According to Lombardo, legally-mandated sterilization was supported by a eugenics movement in the United States. The impetus behind this was to approve sterilization of the “socially inadequate.” Lombardo states, “Indiana enacted the first law allowing sterilization on eugenic grounds in 1907, with Connecticut following soon after. Despite these early statutes, sterilization did not gain widespread popular approval until the late 1920’s.” It then spread to at least thirty states. From what I have read so far, the grounds were rather arbitrary and were to be adopted as a cost-saving strategy “to relieve the tax burden in states where public facilities for the insane and feebleminded had experienced rapid growth.”
The criteria for involuntary sterilization included, “feebleminded, insane, criminalistic, epileptic, inebriate, diseased, blind, deaf, deformed, dependent—including orphans, ne’er-do-wells, tramps, the homeless and paupers.” By 1924 almost “3,000 people had been involuntarily sterilized in America; the vast majority (2500) in California.”
The laws in Virginia, according to Lombardo, “asserted that heredity plays an important part in the transmission of insanity, idiocy, imbecility, epilepsy and crime. It focused on defective persons whose reproduction represented a menace to society.”

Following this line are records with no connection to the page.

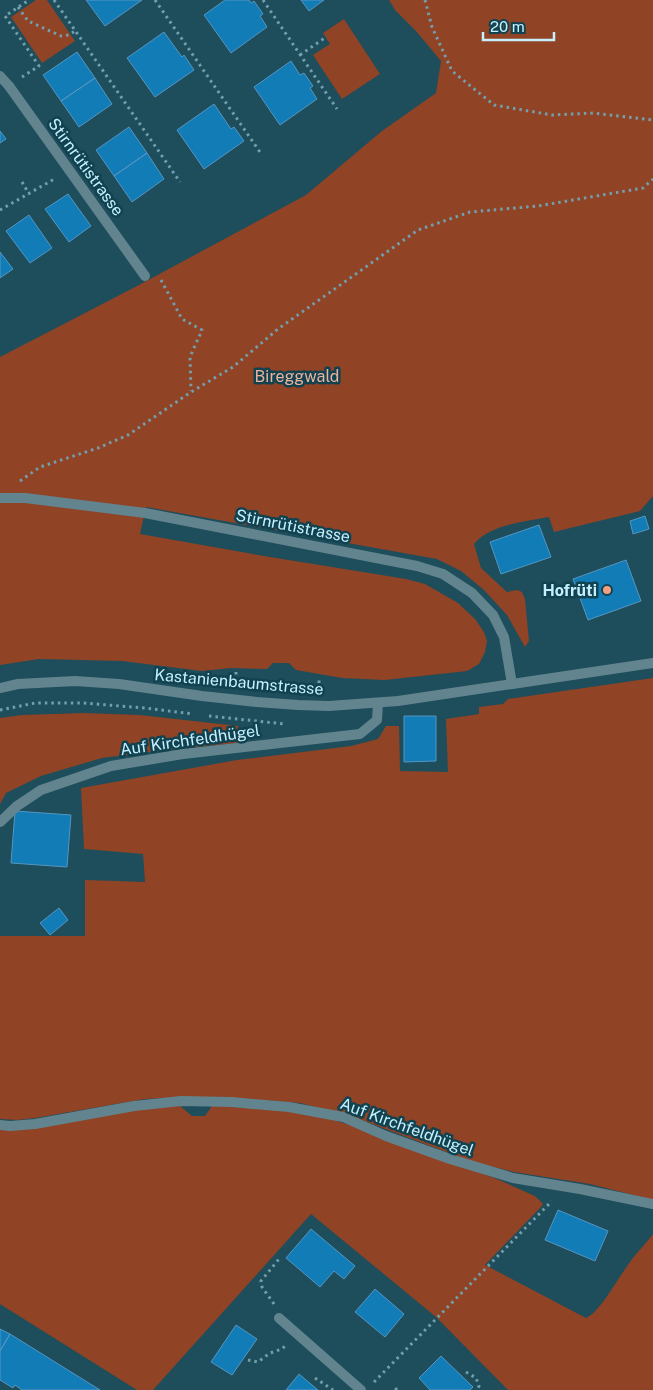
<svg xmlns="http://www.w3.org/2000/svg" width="653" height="1390" viewBox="0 0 653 1390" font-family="'Public Sans',sans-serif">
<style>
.green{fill:#904325}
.building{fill:#127cb6;stroke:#5695c1}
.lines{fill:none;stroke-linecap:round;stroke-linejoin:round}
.path{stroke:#739fad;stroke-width:3;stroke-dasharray:2.5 4;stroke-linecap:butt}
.service{stroke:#62848f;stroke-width:10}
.minor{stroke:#62848f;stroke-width:10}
.tertiary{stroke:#62848f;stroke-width:10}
.poi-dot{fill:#f3a082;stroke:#114250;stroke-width:2}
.labels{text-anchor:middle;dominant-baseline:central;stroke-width:5;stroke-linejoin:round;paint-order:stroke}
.street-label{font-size:16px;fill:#c7f0fe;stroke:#114250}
.park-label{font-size:16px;fill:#edb39e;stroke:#114250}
.poi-label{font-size:16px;font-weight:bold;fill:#c7f0fe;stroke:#114250;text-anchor:end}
</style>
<rect width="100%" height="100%" fill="#1e4d5b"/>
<!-- green -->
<path class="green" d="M 36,0 L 47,0 L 75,41 L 42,63 L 11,17 Z
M 389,0 L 653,0 L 653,496 L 640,511 L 554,532 L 549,517 C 524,522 491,524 474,544 L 481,568 L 507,592 L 517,590 L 522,592 L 525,599 L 529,641 L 525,647 L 507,615 L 484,590 L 461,571 L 437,559 L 146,507 L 140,534 L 270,557 L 406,579 L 425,584 L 458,603 L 475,619 L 484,632 L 487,641 L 485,652 L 479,664 L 467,671 L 385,680 L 342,678 L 296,670 L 289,663 L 273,663 L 267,669 L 231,668 L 202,671 L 122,661 L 39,659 L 0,665 L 0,357 L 139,285 L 306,195 L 382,131 L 436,93 L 441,61 L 416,31 L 395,10 Z
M 344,19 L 380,74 L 342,99 L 313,55 L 330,44 L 323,33 Z
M 653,678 L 653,1200 L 590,1184 L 514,1172 L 470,1161 L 351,1116 L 300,1103 L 233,1098 L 185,1097 L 145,1099 L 35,1118 L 17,1120 L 0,1119 L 0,936 L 85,936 L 85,880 L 145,882 L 143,854 L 84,849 L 81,788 L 237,760 L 351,746 L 378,739 L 386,726 L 399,726 L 400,771 L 448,772 L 446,719 L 479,714 L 479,707 L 503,704 L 508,699 Z
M 84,713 L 140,715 L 238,726 L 238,743 L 165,750 L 102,758 L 41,776 L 6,793 L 0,804 L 0,718 L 22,715 Z
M 180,1106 L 192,1116 L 205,1116 L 212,1106 L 272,1109 L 327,1118 L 353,1126 L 497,1179 L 535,1196 L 543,1204 L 541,1207 L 485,1265 L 586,1318 C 600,1312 618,1278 628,1265 C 635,1254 645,1245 653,1234 L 653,1390 L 508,1390 L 436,1317 L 311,1214 L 153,1390 L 137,1390 L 0,1304 L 0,1128 L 141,1108 Z"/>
<!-- building -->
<path class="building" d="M 86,0 L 142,0 L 105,26 Z
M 225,0 L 249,0 L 251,3 L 254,1 L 263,14 L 260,16 L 267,27 L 231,53 L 204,15 Z
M 301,0 L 324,0 L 309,11 Z
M 164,32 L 182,57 L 184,55 L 194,70 L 155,97 L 127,58 Z
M 77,52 L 95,78 L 61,101 L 43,75 Z
M 291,61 L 300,75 L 304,73 L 313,86 L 310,88 L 317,99 L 280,125 L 254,87 Z
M 95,78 L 112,104 L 79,127 L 61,101 Z
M 214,104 L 231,129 L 234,127 L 244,141 L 204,169 L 177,130 Z
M 129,127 L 147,153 L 114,176 L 96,150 Z
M 0,131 L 6,139 L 0,143 Z
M 147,153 L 164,179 L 132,202 L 114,176 Z
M 68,194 L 91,226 L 69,242 L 45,209 Z
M 29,215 L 52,248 L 30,263 L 6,231 Z
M 0,252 L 13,269 L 0,278 Z
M 645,516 L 649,529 L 633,534 L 630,521 Z
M 539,525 L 551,557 L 501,574 L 490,542 Z
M 626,560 L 641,601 L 588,620 L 573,579 Z
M 404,716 L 436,716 L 436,761 L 404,762 Z
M 15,811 L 71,815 L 67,867 L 11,863 Z
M 59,908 L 68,920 L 50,935 L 40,923 Z
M 558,1210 L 608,1231 L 595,1261 L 545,1240 Z
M 311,1229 L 355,1266 L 344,1279 L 334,1271 L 320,1287 L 286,1258 Z
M 375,1289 L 404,1314 L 385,1337 L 355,1312 Z
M 236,1325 L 257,1339 L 232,1375 L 211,1362 Z
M 0,1329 L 10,1334 L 0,1351 Z
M 10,1334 L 100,1390 L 22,1390 L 15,1385 L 13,1388 L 0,1380 L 0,1351 Z
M 441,1356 L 473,1387 L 470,1390 L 430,1390 L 419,1378 Z
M 299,1374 L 318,1390 L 286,1390 Z"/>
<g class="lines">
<!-- path -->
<path class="path" d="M 54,0 L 180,182
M 155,0 L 262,155
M 263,0 L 337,109
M 425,0 L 432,27 L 452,71 L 494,105 L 552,115 L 593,113 L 653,120
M 18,7 L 28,21 L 61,36 L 69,35 L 75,31
M 300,55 L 326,37
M 22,77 L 39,66 L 5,16 L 29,0
M 22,182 L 29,194
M 0,210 L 56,178
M 161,280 L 182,319 L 202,330 L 190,357 L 191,391
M 20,481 L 40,467 L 98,448 L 128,435 L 191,392 L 233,367 L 278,329 L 418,230 L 470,212 L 538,206 L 643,188 L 653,179
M 236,672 L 236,676
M 319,683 L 319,679
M 0,710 L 35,703 L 83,703 L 145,708 L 193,714
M 209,716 L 285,724
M 274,1304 L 262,1287 L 261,1281 L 279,1259
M 248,1360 L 258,1362 L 270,1353 L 282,1349 L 285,1346
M 466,1372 L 476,1378 L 479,1386 L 477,1390
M 315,1378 L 333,1390
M 374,1382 L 549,1204 L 550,1200
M 396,1390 L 396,1389 L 401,1390"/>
<!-- service -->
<path class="service" d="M 9,86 L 145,276
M 0,822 L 17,806 L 41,790 L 111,766 L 183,754 L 360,734 L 377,720 L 378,703
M 0,1125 L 10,1126 L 35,1124 L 134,1106 L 181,1101 L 231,1102 L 289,1107 L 343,1117 L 386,1136 L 450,1159 L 513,1178 L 580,1189 L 653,1204"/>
<!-- minor -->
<path class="minor" d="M 0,76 L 9,86
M 0,498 L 25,498 L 145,513 L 417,566 L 443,574 L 472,593 L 493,615 L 504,637 L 512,684
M 279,1318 L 361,1390"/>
<!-- tertiary -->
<path class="tertiary" d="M 0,688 L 18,684 L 75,681 L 119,684 L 202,696 L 257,702 L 298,705 L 329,706 L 398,701 L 653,663"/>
</g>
<!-- markers -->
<circle class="poi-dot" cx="607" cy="590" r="5"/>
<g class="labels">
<!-- street labels -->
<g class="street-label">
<text transform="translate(86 167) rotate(54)">Stirnrütistrasse</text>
<text transform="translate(293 526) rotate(11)">Stirnrütistrasse</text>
<text transform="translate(239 682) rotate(5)">Kastanienbaumstrasse</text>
<text transform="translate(190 740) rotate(-8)">Auf Kirchfeldhügel</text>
<text transform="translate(407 1127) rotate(20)">Auf Kirchfeldhügel</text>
</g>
<!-- park labels -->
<g class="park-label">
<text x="297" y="376">Bireggwald</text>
</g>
<!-- poi labels -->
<g class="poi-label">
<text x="597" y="590">Hofrüti</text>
</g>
</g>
<!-- scale -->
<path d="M483 32v8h71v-8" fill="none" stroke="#c7f0fe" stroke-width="2.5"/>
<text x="490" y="32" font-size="15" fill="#c7f0fe" stroke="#114250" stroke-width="4" paint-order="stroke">20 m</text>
</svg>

It is not a stretch, then, to see how Hitler latched onto this movement in his quest for an Aryan Nation. Hitler wrote, “I have studied with great interest the laws of several American states concerning prevention of reproduction by people whose progeny would, in all probability, be of no value or be injurious to the racial stock.” As we know, Hitler then proceeded to mass extermination. And the impetus began here, in the United States of America.
There is a plethora of information on this topic. Have we truly learned from history, or are certain aspects left for us to delve on our own so that indeed, we do not repeat these horrific events? By the end of 1941 there was no safety from Hitler. Those people who did not possess what was deemed to be correct social genetics, or who did not conform to Hitler’s mandated ideals were sentenced to death or work camps, most especially the Jews.
I had turned on the TV to listen to current political rhetoric, and instead I gained a lesson in American history. I can assure you, however, that I will be listening closely to all political rhetoric. There have been times when I have heard vague murmurs and underpinnings of the very movement which began a bleak time in this country, and spread to heinous, historic depths. And I think of a line by Holden Caulfield in The Catcher in the Rye, “People never notice anything.”